The campers crowned their morning by slowly riding horses around the indoor arena. Once comfortable, they were given mallets to practice hitting a polo ball. A cadre of older club members stood facing outward watching the various campers and calling out pointers, sometimes running up to the rider to make an adjustment in the tack or how he or she was mounted.

After Boot Camp, the Club Team Awaits

The teams practice several times a week. The members of the club team spread out in the outdoor arena, smiling and chatting as they prepare to mix it up in practice. In the arena, they pay attention to how the horses act and react. The team members are in-the-moment concentrated, forgetting schoolwork, friends, problems. They are offline, connected only with their horses, focusing on their riding and mallet work.

Club team member Shang Ruan, 29, from Shenzhen, China, did not start riding until she was 27. She saw one polo match at the Myopia Polo Club in Hamilton, Massachusetts, the summer before she entered the Darden School of Business.

“I immediately knew that this is it,” she said. “I am fascinated by the fast-paced and team-oriented nature between all the two-legged and four-legged players.”

Ruan, who said she has learned a lot about tending horses, gets support and encouragement from her teammates.

“Being the least-experienced team member and a competitive person in nature, I sometimes walk out of practice feeling like crap,” Ruan said. “But whenever I share my negative feelings, my teammates would always tell me that we are all here to learn and have fun with ponies and people.”

Ruan, who wants to be an investment banker, thinks polo helps keep her grounded.

Dogs are ubiquitous at the Virginia Polo Club, such as Blue, chewing on an old polo ball in the tack room
Dogs are ubiquitous at the Virginia Polo Club, such as Blue, chewing on an old polo ball in the tack room. (Photo by Dan Addison, University Communications)

“Heading out to the financial service industry and surrounded by the scope of business challenges we try to solve every day at Darden can easily inflate one’s ego,” Ruan said. “Being here at UVA Polo reminds me that constant work and uncertainty are the norm of life.”

The Final Destination: Varsity

Both the men’s and women’s varsity squads earned national intercollegiate championships again last year.

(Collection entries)
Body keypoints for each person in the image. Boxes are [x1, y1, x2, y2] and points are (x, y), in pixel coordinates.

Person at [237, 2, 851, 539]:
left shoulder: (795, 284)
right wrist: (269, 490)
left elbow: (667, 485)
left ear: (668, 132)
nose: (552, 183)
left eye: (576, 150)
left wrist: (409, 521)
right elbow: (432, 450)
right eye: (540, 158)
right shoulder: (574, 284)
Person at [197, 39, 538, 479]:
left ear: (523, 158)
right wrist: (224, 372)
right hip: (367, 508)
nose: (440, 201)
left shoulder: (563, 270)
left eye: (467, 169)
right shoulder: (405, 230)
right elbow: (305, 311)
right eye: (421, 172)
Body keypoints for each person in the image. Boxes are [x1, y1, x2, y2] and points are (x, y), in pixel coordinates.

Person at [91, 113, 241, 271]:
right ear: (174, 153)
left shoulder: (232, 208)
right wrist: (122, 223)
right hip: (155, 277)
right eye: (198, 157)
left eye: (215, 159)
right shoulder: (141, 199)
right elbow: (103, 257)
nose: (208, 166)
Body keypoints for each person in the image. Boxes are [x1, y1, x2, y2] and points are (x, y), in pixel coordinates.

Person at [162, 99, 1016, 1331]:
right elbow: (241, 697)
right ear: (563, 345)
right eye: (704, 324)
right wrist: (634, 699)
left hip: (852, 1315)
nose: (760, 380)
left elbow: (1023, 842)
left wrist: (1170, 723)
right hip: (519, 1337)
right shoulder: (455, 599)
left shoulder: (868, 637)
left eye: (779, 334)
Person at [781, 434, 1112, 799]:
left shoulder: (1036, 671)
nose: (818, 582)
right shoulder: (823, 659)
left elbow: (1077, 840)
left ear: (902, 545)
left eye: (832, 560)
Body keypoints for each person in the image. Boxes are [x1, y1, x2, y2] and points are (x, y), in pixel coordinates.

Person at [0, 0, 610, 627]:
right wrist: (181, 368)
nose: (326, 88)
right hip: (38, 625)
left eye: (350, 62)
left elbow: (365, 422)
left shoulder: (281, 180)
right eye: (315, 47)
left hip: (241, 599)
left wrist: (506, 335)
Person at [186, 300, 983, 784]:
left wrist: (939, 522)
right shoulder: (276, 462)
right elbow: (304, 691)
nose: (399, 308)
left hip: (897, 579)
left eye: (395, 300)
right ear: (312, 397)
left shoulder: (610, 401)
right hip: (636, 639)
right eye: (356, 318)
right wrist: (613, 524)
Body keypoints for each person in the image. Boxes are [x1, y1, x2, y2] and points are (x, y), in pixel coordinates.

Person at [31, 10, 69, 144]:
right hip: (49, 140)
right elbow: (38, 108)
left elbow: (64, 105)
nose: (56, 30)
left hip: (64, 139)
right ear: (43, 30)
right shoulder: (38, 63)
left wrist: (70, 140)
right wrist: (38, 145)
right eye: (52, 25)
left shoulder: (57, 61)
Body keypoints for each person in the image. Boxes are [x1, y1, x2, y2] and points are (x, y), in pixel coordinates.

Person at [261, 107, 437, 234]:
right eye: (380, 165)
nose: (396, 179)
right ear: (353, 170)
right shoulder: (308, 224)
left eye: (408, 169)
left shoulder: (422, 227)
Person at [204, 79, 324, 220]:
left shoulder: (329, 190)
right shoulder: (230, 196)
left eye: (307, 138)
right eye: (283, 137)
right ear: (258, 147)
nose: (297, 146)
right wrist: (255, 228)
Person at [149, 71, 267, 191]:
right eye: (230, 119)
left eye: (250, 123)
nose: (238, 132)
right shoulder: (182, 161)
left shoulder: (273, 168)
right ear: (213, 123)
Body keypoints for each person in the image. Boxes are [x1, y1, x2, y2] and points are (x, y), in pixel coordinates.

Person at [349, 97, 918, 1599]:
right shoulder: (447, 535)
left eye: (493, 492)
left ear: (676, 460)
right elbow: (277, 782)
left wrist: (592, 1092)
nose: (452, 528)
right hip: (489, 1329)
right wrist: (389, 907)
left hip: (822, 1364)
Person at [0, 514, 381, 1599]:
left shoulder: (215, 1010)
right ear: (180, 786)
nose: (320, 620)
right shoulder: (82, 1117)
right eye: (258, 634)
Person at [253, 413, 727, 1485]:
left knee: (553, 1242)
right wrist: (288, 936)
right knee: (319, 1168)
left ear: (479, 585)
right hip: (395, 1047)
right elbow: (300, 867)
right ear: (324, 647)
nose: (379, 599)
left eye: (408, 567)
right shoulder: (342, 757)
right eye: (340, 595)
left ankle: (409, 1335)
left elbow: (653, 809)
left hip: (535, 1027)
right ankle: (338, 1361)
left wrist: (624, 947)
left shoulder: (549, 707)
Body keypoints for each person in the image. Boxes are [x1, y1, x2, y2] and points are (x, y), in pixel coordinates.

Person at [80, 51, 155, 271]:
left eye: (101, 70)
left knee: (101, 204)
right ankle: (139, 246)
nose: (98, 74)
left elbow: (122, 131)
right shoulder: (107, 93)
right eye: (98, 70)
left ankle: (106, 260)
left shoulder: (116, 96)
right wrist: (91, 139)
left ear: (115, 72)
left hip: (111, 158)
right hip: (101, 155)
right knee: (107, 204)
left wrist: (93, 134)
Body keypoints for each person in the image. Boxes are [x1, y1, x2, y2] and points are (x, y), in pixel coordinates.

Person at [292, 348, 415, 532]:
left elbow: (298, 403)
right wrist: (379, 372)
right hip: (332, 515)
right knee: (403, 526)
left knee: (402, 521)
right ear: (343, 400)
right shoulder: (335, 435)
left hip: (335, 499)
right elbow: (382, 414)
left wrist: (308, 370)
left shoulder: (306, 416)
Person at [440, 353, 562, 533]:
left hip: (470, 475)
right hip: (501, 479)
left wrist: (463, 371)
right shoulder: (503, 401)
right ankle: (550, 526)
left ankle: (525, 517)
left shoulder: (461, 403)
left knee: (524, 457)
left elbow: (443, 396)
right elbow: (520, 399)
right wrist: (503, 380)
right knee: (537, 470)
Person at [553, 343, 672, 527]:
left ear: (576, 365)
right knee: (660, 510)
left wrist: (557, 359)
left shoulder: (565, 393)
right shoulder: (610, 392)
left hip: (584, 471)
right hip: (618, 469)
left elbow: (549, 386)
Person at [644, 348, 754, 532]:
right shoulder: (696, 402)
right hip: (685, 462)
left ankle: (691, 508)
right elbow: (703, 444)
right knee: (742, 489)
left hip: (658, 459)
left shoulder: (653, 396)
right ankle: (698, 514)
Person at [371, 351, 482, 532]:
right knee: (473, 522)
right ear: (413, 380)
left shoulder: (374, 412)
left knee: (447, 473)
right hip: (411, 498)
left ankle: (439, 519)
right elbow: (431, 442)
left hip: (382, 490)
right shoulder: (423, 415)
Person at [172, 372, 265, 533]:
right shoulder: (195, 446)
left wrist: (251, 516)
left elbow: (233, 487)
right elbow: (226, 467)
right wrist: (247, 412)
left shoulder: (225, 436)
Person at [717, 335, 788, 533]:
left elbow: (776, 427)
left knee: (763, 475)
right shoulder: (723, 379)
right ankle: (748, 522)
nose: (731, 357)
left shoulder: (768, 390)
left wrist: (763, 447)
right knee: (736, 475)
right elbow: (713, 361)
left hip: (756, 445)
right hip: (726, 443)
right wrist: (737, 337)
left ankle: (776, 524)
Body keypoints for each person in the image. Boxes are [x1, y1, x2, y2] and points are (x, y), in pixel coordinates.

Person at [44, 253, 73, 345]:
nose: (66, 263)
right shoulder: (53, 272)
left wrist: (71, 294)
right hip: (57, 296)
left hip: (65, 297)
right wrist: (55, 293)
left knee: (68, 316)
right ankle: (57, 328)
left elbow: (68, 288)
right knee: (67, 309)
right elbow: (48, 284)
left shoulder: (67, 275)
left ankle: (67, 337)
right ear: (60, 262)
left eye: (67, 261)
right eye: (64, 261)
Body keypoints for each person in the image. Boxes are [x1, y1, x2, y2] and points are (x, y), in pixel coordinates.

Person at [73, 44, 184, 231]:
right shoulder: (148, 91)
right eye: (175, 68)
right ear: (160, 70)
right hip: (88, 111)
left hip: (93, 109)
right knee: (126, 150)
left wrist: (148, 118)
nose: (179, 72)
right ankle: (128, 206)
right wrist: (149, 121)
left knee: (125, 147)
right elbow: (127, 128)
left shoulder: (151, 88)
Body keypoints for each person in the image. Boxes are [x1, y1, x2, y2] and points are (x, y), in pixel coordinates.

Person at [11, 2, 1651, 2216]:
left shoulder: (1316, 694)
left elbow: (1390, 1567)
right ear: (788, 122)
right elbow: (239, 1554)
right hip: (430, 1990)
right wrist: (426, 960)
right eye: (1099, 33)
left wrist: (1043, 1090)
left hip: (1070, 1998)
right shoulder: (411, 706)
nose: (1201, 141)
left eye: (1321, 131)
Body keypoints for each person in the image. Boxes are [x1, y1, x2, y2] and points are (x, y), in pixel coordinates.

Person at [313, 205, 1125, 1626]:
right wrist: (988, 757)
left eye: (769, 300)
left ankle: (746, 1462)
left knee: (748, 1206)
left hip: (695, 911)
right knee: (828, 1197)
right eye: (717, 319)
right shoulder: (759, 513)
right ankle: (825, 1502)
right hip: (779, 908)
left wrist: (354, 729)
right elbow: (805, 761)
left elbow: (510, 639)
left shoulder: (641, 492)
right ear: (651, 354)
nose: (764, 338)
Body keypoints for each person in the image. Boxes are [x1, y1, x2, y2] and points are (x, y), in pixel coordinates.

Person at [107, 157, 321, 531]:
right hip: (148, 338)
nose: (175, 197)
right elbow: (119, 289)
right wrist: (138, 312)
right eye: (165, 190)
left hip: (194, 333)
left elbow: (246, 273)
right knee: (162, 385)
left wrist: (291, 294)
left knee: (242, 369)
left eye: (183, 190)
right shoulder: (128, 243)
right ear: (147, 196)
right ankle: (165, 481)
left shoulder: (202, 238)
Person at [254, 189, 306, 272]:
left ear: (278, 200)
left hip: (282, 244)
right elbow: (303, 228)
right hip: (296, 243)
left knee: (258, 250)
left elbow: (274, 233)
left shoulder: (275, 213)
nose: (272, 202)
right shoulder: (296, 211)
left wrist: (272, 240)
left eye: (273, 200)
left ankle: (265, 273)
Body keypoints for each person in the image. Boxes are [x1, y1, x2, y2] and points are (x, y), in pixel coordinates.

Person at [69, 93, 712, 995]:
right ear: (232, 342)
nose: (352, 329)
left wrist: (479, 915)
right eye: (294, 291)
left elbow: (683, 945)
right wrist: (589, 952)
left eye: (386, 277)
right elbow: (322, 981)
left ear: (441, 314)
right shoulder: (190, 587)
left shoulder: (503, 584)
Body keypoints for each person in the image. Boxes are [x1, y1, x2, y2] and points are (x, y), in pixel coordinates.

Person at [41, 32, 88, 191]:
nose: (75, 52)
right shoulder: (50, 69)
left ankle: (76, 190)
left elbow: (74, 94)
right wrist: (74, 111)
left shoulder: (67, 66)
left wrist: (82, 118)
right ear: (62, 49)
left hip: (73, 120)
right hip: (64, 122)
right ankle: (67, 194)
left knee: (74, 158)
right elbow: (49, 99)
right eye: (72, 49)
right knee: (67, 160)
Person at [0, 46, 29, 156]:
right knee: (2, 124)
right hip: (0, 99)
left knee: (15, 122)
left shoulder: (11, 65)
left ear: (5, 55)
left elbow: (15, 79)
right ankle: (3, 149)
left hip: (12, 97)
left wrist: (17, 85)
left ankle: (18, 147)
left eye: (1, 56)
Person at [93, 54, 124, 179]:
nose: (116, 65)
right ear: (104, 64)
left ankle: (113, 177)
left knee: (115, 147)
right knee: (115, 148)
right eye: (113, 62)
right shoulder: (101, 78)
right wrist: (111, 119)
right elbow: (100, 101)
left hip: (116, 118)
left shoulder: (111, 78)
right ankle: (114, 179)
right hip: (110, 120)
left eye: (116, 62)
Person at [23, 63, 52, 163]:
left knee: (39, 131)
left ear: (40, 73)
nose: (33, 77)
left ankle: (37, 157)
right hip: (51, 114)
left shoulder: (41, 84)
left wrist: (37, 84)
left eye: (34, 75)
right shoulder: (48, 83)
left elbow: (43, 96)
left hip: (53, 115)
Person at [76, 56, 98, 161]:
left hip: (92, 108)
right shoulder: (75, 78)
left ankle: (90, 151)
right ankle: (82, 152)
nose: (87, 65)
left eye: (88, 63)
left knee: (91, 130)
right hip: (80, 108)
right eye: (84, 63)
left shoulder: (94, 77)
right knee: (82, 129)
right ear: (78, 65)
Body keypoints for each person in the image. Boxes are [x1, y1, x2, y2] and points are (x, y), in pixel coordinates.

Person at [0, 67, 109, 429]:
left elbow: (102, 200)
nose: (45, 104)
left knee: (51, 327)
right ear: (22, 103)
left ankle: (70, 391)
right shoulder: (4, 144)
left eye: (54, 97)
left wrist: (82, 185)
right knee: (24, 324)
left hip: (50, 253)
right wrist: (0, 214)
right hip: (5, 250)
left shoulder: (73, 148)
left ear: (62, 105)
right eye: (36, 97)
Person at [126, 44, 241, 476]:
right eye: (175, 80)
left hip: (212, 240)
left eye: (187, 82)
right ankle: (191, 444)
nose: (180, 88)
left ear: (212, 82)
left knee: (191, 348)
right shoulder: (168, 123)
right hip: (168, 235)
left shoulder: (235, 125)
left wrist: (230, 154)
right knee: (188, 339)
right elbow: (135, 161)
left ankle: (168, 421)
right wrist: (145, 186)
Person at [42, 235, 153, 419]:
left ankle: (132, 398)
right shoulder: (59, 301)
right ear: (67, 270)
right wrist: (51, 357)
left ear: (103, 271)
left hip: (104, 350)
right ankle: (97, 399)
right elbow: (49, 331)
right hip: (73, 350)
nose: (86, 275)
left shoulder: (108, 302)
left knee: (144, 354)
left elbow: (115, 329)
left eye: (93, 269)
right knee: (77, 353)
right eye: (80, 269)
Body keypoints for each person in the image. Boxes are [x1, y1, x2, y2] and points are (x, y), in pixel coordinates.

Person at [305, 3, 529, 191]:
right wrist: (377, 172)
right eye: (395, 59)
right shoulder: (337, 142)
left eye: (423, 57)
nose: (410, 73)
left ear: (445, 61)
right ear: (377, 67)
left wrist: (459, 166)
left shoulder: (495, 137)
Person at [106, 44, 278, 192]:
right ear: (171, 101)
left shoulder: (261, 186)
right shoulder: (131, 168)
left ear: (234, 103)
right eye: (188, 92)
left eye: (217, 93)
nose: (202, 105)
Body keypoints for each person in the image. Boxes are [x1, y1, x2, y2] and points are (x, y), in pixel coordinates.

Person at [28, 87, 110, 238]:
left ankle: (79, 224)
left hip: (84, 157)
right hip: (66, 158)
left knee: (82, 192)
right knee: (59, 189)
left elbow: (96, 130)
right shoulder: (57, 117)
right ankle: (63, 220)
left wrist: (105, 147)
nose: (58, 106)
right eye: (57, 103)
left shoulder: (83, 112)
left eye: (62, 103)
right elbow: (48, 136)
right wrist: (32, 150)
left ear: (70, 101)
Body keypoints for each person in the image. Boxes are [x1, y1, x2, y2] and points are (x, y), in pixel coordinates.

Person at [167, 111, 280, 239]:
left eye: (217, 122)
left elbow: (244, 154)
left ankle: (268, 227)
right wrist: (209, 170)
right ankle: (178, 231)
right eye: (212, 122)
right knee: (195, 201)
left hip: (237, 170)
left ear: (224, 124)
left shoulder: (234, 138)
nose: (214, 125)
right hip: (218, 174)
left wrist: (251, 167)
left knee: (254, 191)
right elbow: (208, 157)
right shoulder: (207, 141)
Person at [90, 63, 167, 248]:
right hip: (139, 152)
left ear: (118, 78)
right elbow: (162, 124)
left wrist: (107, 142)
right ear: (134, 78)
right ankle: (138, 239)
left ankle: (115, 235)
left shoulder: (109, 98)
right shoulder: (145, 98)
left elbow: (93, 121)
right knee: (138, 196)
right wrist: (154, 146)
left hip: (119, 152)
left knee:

— Exercise requirements —
Reproduce the polo club passage word for word, in full.

— Written solution —
The campers crowned their morning by slowly riding horses around the indoor arena. Once comfortable, they were given mallets to practice hitting a polo ball. A cadre of older club members stood facing outward watching the various campers and calling out pointers, sometimes running up to the rider to make an adjustment in the tack or how he or she was mounted.

After Boot Camp, the Club Team Awaits

The teams practice several times a week. The members of the club team spread out in the outdoor arena, smiling and chatting as they prepare to mix it up in practice. In the arena, they pay attention to how the horses act and react. The team members are in-the-moment concentrated, forgetting schoolwork, friends, problems. They are offline, connected only with their horses, focusing on their riding and mallet work.

Club team member Shang Ruan, 29, from Shenzhen, China, did not start riding until she was 27. She saw one polo match at the Myopia Polo Club in Hamilton, Massachusetts, the summer before she entered the Darden School of Business.

“I immediately knew that this is it,” she said. “I am fascinated by the fast-paced and team-oriented nature between all the two-legged and four-legged players.”

Ruan, who said she has learned a lot about tending horses, gets support and encouragement from her teammates.

“Being the least-experienced team member and a competitive person in nature, I sometimes walk out of practice feeling like crap,” Ruan said. “But whenever I share my negative feelings, my teammates would always tell me that we are all here to learn and have fun with ponies and people.”

Ruan, who wants to be an investment banker, thinks polo helps keep her grounded.

Dogs are ubiquitous at the Virginia Polo Club, such as Blue, chewing on an old polo ball in the tack room
Dogs are ubiquitous at the Virginia Polo Club, such as Blue, chewing on an old polo ball in the tack room. (Photo by Dan Addison, University Communications)

“Heading out to the financial service industry and surrounded by the scope of business challenges we try to solve every day at Darden can easily inflate one’s ego,” Ruan said. “Being here at UVA Polo reminds me that constant work and uncertainty are the norm of life.”

The Final Destination: Varsity

Both the men’s and women’s varsity squads earned national intercollegiate championships again last year.